Fear and uncertainty from years of global economic turmoil have driven consumers to search for new ways to save money. Consumers switched brands, trading to store brands and cheaper labels to decrease expenses. Manufacturers were ill-prepared to predict the shift in consumer spending patterns and struggled to understand the changing consumer behavior.
In response, manufacturers are increasingly looking to become more demand-driven by implementing systems to automatically sense and respond to changes in demand. Demand sensing provides a structured approach to analyze the mass of data and convert it into actionable information to make better business decisions. It starts with demand signals from within the manufacturer's own network. Systems process these data every day to provide a current view of demand across the supply chain, and companies use the information to react by making changes to replenishment and deployment schedules. Leaders in demand sensing take it further and include retailer data (such as point of sale and vendor management inventory) in the analysis to further improve forecast accuracy.

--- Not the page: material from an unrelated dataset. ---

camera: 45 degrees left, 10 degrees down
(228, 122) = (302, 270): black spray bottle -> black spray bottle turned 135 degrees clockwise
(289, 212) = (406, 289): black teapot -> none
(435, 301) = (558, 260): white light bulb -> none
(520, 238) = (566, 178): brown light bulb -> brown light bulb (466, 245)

Studies have shown that companies with demand sensing reacted to the recent economic downturn five times faster than those without, giving these leaders a four- to six-month advantage over competitors to adjust replenishment plans and avoid ballooning inventory levels. At the same time, companies with products that thrive during economic downturns were able to sense the upturn in business and respond in time to meet service levels. Some consumer products companies responded with cheaper versions of products to fend off store brands and low-price competitors, therefore creating more choices for consumers who were brand-loyal but searching for ways to save. With early summer sales disappointing, retailers initiated a large series of sales and promotions. Examples include Sears' implementation of a "Christmas in July" string of sales and Staples advancing their back-to-school sales to the summer.

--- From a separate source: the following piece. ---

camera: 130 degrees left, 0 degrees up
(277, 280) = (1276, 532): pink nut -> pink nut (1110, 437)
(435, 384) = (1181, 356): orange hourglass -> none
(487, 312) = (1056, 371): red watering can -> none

The future of demand planning is clear — consumer products companies need to find ways to get closer to consumers and become more demand-driven. This involves three immediate steps: Companies need to gather and analyze data about consumer spending on a daily basis; create an actionable response to react to changes in demand; and publish results to product supply systems. Analyzing data about a surge in demand that will occur on October 15 is not helpful if planners don't discover that fact until October 14. There is not enough time in the planning horizon to do anything to make a difference.

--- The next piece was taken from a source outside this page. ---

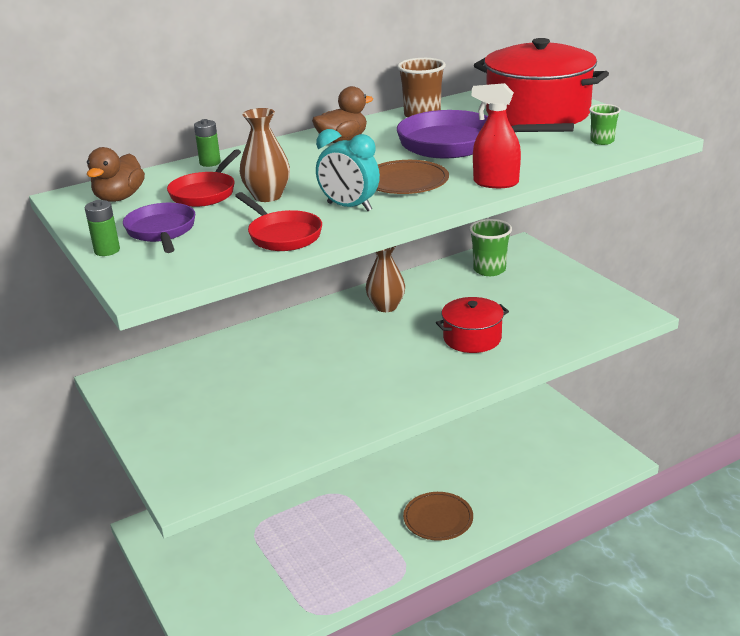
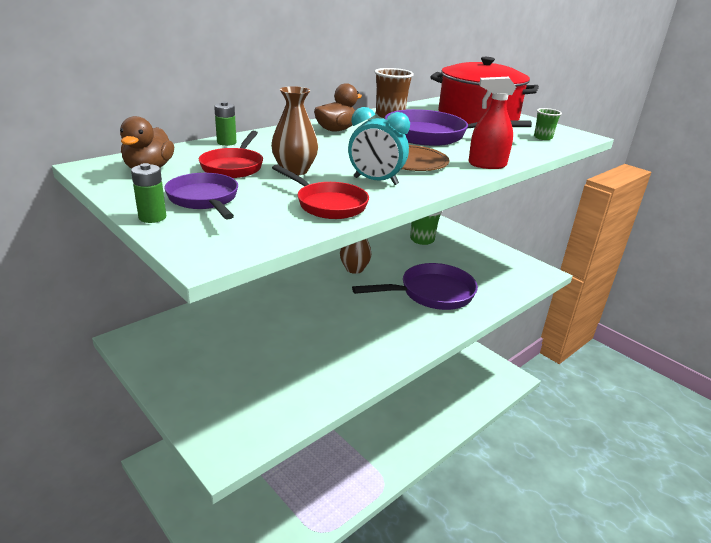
camera: 15 degrees left, 0 degrees up
(438, 518) = (397, 435): brown plate -> none
(472, 338) = (431, 293): red pot -> purple pan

For example, from May 1 to September 14, 2010, more than 1,600 reported cases of Salmonella enteritidis infections were associated with contaminated shell eggs. Manufacturers of egg substitutes that employed demand-driven planning were immediately aware of how this recall impacted demand for their egg products. These companies could provide the right amount of product to meet the shift in consumer demand. Manufacturers without insight into current demand could not immediately sense how demand had changed and were forced to guess how this latest outbreak would impact sales, possibly misreading the market completely. As this example showed, the degree to which companies implement demand-driven technology into their existing demand planning strategy will dictate their future success.